Initial enrollment period gap is eliminated

Your initial enrollment period starts three months before your 65th birthday and ends three months after it (seven months total). The new rule makes it so coverage takes effect the month after you sign up if you do so in the latter part of that enrollment window. In the past, some beneficiaries waited up to three months for coverage to take effect.

If you enroll before the month you turn 65, coverage starts the first of your birthday month (that hasn’t changed).

Penalties may still apply for some late enrollment

If you miss your initial enrollment period and don’t qualify for a special enrollment period, you generally can only sign up during the first three months of the year during a “general enrollment period.”

Going that route also has meant waiting until July 1 for coverage to take effect. Starting this year, it will be effective the month after you sign up.

However, in that situation, there may still be a late-enrollment penalty. For Part B, it’s 10% of the standard premium ($164.90 for 2023) for each 12-month period you should have been enrolled but were not.

Part D also comes with a late-enrollment fee. It’s 1% of the “national base premium” — $32.74 in 2023 — multiplied by the number of months that you went without Part D since your enrollment period (if you didn’t have qualifying coverage in place of it). 

In both cases, late-enrollment penalties are generally life-lasting.

‘Exceptional’ situations may result in special enrollment

Starting this year, individuals may be able to sign up outside of current enrollment periods if they have “exceptional circumstances.” This is already a flexibility available with Part D, as well as Medicare Advantage Plans (which deliver Parts A and B and usually D), Schwarz said.

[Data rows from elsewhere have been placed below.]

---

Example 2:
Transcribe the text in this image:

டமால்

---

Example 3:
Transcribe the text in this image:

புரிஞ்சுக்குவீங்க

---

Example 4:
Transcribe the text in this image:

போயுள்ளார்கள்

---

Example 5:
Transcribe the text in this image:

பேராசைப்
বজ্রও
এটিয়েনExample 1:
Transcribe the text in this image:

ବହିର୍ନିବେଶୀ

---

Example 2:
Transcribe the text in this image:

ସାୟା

“It’s really designed to provide relief for people who are impacted by exceptional situations and need access to health insurance,” she said.

Additionally, beneficiaries who qualify for the special enrollment period will not face Part B late enrollment penalties.

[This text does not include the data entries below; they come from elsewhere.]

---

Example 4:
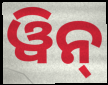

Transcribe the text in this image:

ୱିନ୍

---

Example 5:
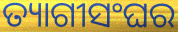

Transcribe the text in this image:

ତ୍ୟାଗୀସଂଘରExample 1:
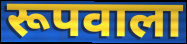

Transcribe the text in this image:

रूपवाला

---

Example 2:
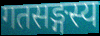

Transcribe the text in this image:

There are situations where … people make mistakes. So these rules allow some flexibility.
Casey Schwarz
Senior counsel for education and federal policy at the Medicare Rights Center

Until this rule change, the only way to qualify was if a government official provided bad information or made a mistake that caused you not to enroll.

“There are situations where … people make mistakes,” Schwarz said. “So these rules allow some flexibility.”

Some qualifying circumstances could include an employer providing inaccurate information about Medicare enrollment, or they were in a situation where it was impossible or impractical to enroll, such as being in a natural disaster or incarcerated.